Bissy (Cola Nut)
Cola nuts are used in Jamaica for stomach pains and as a purge when poison is suspected. The nuts are
grated and boiled like coffee or taken with strong rum. A little cola is sometimes added to country chocolate and
it is considered to allay hunger. The plant is said by Lunan to have been brought to Jamaica from the Guinea Coast and planted out near Guanaboa by one Mr. Goffe. In Africa the nut is chewed to promote digestion, is considered to be a tonic, stimulating and antiperiodic, and is also used in dysentery. The chemical composition of cola nuts appears to be complex and a matter for some difference of opinion. 11 is stated that I to 2.35 per cent of caffeine and a small amount of the bromine are present. Starch makes up about 46 per cent of the dry nut; glucose and sucrose are present; fats (up to 3 per cent) tannin and gum are found. Early work indicated the presence of a compound called kolatine said to be a tanno-glucoside or a catechin compound but this has not been found by subsequent investigators. Kolanine, described in earlier work as a glucoside splitting up into caffeine, glucose and kola red. and occurring principally in fresh nuts, was later said to be a mixture of caffeinetannate and theobromine-tannate, the latter being a glucoside. Kola red may also be a glucoside, giving rise to phloroglucin.

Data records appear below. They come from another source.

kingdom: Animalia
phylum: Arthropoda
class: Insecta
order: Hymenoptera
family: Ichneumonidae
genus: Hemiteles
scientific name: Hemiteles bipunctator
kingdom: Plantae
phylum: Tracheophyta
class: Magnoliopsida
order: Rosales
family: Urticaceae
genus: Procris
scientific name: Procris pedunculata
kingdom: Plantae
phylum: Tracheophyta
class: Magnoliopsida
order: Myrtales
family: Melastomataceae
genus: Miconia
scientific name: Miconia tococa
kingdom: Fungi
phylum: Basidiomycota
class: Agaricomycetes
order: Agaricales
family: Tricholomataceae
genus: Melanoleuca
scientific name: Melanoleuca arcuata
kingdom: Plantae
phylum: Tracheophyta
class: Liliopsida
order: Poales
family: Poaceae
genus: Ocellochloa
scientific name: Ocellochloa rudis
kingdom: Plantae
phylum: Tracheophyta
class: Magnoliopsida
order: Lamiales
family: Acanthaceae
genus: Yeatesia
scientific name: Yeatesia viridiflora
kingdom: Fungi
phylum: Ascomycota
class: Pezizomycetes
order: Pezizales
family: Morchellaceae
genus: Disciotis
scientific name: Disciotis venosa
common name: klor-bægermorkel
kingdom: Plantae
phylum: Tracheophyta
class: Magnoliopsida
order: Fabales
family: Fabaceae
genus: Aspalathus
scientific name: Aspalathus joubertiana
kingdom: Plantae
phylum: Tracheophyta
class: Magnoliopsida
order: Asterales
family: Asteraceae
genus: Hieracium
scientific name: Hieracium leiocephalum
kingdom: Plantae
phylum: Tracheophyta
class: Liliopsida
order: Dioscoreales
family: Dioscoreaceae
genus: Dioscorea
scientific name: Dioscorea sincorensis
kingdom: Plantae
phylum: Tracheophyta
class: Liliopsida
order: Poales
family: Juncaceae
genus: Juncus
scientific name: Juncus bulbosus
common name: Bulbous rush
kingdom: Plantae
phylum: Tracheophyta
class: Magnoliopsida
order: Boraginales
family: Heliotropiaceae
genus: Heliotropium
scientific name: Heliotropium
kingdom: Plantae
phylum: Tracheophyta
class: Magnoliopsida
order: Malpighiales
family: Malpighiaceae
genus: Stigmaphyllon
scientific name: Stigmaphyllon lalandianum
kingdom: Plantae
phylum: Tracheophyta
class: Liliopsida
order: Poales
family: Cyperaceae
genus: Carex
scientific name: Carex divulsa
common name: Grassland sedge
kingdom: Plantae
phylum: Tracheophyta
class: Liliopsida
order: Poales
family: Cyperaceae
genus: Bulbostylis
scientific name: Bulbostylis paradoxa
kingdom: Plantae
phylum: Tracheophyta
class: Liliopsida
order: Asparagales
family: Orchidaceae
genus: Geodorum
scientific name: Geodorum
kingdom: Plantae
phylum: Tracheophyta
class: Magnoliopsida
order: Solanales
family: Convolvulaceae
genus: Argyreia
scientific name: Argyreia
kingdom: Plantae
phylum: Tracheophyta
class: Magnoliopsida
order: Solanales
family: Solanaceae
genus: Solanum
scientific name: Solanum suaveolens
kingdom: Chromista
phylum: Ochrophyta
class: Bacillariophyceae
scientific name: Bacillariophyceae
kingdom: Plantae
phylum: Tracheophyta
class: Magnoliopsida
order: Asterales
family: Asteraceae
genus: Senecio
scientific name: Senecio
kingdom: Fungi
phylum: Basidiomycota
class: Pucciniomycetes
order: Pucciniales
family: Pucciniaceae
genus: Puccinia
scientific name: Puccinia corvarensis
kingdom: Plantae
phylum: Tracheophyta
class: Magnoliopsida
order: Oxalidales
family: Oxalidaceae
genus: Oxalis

Majoe Bitters: Cascara Amarga.(picramnia antidesma)
This plant is still in use in Jamaica for the preparation of home remedies. It is an excellent tea for a teething baby. Barham says that the name ‘Majoe’ is that of an old negro woman who used the plant with considerable success in the treatment of yaws and venereal diseases. It has also been used for colic, intermittent
fevers and skin ulcers.
Eucalyptus; Gum Tree.
The following species have been introduced into Jamaica during the last ten years by the Forestry
Department:- E. globulus Labil. (Blue Gum, Fever Tree); E. deglupta Blume; E. robusta Sm.; E. microcorys F.
Muell.; E. saligna Sm.; E. kirtoniana F. Muell.; E. alba Reinw.; E. citriodora Hook.
Tea and baths made with eucalyptus leaves are taken by some Jamaicans in cases of colds and fever.
The leaves may also be put into the patient’s bed. Similar uses of the leaves are found in countries where
Eucalyptus is indigenous or where it has been introduced. In Africa a leaf decoction or infusion is used as a
remedy for influenza, while steam from the leaves boiling in water is used as a respiratory antiseptic. Australia
the home of many Eucalyptus spp. finds similar uses for the leaves, those of E. globulus providing a favourite
fever remedy. This species has been used in Europe to treat malaria: the presence of eucalyptus trees in marshy
areas has been said to reduce the incidence of malaria. The leaves have been further used in various parts of the
world as an antiseptic wound and ulcer dressing, to make an enema for the elimination of worms; and, in
infusion as an insecticide and as a medicine for diabetes (negative results).
The chief requirement of medicinal oil of eucalyptus is a high cineole content. The oil from E. globulus
is now of minor importance and that of E. citriodora is excluded on account of its high cineole content. The
fresh leaf of E. globulus is said to contain about 2.75 per cent oil which has a high cineole (eucalyptol) content
and also contains pinene, globulol, eudesmol and various aldehydes. Within the genus the principal constituents
of eucalyptus oil, alcohols, hydrocarbons, aldehydes and so on are very irregularly distributed. Leaves of E.
globulus, E. microcorys and E. saligna, for example, contain no phellandrene, though it occurs in some species;
E. saligna and E. robusta contain cineole and pinene.